[Try it] Locate every line in the records below that contains the word "достопримечательности", and copy each one.

□ □ □

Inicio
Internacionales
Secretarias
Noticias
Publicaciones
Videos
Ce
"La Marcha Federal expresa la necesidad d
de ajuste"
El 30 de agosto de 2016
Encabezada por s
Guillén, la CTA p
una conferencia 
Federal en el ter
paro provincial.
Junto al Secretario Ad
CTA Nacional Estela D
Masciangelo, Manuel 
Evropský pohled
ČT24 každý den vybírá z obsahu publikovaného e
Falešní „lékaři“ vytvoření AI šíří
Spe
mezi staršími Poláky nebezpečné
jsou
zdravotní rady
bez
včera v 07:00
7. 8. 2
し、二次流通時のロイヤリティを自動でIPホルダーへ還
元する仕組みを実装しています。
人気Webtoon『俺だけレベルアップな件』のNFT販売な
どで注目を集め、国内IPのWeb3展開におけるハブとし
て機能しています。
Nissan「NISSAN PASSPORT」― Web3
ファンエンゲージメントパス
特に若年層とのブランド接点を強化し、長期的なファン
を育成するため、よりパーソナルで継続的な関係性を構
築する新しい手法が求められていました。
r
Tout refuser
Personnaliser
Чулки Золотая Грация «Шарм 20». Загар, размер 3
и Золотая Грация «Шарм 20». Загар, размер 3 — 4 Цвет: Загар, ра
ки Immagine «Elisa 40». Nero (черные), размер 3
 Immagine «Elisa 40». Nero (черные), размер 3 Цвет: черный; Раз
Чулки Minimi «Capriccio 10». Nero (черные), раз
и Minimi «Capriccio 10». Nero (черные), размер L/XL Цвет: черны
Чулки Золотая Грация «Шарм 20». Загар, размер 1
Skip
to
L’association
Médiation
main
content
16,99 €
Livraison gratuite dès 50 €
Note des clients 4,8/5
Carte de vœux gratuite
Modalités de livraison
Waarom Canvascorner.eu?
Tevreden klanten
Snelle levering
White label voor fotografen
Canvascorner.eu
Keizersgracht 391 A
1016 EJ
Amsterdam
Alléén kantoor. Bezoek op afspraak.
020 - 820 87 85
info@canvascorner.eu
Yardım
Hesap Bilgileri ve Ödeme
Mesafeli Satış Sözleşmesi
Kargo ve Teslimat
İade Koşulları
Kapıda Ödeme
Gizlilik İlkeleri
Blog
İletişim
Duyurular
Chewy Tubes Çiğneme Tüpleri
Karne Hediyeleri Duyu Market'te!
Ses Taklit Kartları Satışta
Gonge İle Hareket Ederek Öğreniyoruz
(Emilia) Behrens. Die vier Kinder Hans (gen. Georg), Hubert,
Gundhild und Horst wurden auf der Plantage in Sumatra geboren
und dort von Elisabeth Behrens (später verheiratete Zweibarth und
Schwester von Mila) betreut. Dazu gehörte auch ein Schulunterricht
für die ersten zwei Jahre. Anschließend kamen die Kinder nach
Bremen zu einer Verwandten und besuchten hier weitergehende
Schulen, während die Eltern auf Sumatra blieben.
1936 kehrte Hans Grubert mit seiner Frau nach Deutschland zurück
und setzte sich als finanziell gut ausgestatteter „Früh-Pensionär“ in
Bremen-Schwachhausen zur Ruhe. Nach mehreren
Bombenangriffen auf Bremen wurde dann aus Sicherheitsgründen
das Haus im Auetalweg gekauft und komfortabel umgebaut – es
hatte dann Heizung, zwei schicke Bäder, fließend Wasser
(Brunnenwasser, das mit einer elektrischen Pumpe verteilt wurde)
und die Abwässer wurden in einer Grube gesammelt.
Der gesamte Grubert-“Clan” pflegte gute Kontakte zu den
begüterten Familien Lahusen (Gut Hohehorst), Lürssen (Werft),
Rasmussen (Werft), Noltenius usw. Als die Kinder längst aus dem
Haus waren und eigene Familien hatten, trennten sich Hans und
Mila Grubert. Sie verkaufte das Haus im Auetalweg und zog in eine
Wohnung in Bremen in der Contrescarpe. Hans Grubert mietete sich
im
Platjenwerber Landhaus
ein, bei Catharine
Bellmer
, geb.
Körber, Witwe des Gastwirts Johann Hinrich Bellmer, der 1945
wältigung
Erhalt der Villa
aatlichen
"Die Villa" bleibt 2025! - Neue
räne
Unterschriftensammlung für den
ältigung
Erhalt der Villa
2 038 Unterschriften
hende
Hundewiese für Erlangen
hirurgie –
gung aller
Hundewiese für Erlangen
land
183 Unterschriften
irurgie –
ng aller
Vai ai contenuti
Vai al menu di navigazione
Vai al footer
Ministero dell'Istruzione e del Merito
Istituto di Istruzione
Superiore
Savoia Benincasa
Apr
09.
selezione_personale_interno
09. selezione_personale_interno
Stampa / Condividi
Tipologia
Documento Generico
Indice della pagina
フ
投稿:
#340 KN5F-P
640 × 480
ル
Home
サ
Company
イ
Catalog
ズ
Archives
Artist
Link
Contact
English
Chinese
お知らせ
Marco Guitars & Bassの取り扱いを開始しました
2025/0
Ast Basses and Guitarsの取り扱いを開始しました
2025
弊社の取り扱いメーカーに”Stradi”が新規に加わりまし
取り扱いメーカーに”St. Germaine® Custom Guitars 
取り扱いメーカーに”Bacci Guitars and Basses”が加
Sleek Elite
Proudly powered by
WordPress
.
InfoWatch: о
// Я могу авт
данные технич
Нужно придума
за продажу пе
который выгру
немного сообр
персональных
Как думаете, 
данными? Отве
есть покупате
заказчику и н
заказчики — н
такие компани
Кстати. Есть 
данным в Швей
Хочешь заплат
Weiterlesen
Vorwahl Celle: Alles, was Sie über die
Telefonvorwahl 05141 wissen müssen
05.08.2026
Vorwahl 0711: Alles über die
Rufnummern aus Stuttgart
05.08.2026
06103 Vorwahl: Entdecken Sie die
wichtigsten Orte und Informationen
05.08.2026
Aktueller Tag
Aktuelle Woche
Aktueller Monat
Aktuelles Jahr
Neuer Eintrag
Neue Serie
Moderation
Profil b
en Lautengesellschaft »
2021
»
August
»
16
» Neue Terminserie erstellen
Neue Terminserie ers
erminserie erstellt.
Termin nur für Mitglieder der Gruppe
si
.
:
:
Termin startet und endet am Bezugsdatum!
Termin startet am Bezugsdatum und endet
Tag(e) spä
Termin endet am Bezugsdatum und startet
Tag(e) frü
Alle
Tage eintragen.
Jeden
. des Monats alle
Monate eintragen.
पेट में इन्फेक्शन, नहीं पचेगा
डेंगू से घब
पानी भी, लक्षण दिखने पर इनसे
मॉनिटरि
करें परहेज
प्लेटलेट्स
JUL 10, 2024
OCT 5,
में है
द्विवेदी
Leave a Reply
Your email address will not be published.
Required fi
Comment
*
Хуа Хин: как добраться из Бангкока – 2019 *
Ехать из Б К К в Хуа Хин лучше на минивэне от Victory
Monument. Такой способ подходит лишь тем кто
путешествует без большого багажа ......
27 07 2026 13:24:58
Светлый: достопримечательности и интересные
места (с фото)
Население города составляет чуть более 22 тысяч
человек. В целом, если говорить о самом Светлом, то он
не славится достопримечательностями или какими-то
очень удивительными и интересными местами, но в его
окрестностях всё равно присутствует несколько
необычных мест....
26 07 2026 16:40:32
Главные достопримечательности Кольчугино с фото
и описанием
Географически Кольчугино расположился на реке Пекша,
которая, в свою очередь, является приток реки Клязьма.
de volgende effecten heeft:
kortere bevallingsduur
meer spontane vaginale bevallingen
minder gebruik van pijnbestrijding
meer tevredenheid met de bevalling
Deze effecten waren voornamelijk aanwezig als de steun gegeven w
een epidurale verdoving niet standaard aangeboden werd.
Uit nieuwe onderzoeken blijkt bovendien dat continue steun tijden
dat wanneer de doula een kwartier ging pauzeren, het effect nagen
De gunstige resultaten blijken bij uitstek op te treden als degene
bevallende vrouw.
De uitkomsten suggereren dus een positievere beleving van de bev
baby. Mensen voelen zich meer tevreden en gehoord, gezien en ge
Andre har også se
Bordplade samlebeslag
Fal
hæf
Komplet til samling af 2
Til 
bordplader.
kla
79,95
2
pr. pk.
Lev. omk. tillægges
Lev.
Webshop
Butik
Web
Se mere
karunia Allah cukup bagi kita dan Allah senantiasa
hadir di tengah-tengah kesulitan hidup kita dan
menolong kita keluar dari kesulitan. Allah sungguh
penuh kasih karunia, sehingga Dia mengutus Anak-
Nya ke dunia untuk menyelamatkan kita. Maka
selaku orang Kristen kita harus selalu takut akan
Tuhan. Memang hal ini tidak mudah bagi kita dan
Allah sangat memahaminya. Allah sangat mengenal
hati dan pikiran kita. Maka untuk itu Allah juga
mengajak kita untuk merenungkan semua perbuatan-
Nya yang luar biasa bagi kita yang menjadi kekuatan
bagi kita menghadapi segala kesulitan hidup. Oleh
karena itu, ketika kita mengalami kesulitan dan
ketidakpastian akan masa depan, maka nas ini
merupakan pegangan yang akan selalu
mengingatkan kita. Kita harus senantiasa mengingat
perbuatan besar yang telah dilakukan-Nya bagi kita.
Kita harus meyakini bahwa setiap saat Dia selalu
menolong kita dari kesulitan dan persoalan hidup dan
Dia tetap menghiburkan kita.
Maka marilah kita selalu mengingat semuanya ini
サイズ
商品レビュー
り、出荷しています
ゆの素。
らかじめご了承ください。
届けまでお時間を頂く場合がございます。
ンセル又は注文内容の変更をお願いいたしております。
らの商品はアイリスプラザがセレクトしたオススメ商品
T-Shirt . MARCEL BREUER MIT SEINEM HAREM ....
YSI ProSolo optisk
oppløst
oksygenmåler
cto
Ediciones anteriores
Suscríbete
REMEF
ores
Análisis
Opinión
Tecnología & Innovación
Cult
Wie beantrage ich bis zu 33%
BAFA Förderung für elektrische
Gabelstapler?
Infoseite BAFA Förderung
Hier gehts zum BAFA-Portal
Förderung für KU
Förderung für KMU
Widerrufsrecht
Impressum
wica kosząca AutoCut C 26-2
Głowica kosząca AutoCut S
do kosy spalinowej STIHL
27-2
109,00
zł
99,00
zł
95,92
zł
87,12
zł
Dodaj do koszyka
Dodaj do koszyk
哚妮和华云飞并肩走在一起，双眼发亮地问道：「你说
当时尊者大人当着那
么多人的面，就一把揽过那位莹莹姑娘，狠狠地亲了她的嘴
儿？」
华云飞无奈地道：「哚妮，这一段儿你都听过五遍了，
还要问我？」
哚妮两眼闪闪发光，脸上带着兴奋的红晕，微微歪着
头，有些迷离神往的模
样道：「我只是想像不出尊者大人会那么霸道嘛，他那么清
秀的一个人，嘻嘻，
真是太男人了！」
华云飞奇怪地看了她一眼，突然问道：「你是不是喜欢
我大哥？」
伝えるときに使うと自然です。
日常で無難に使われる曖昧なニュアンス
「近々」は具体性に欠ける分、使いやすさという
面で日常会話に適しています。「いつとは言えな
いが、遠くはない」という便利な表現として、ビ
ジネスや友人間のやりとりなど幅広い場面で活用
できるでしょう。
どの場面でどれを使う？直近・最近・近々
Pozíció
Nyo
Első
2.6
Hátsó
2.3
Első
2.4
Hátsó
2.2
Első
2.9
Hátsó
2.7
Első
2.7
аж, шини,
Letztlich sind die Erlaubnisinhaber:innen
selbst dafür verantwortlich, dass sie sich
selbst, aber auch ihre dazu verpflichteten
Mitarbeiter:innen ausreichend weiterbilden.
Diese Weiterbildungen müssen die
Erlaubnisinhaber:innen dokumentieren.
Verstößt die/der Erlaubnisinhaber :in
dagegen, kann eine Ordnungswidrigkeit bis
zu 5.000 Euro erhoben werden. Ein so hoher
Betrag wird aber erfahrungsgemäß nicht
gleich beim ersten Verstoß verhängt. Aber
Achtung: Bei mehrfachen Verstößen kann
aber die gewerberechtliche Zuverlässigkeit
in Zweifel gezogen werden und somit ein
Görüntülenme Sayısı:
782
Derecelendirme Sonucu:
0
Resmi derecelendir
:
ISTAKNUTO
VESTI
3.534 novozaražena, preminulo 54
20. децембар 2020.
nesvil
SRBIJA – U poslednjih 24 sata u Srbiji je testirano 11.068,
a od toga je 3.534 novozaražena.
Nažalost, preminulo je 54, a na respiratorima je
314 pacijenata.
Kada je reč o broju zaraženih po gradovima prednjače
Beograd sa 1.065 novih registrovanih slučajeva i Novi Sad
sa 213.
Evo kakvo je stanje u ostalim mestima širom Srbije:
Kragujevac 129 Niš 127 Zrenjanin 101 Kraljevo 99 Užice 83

□ □ □

[Output of the task]
Светлый: достопримечательности и интересные
Главные достопримечательности Кольчугино с фото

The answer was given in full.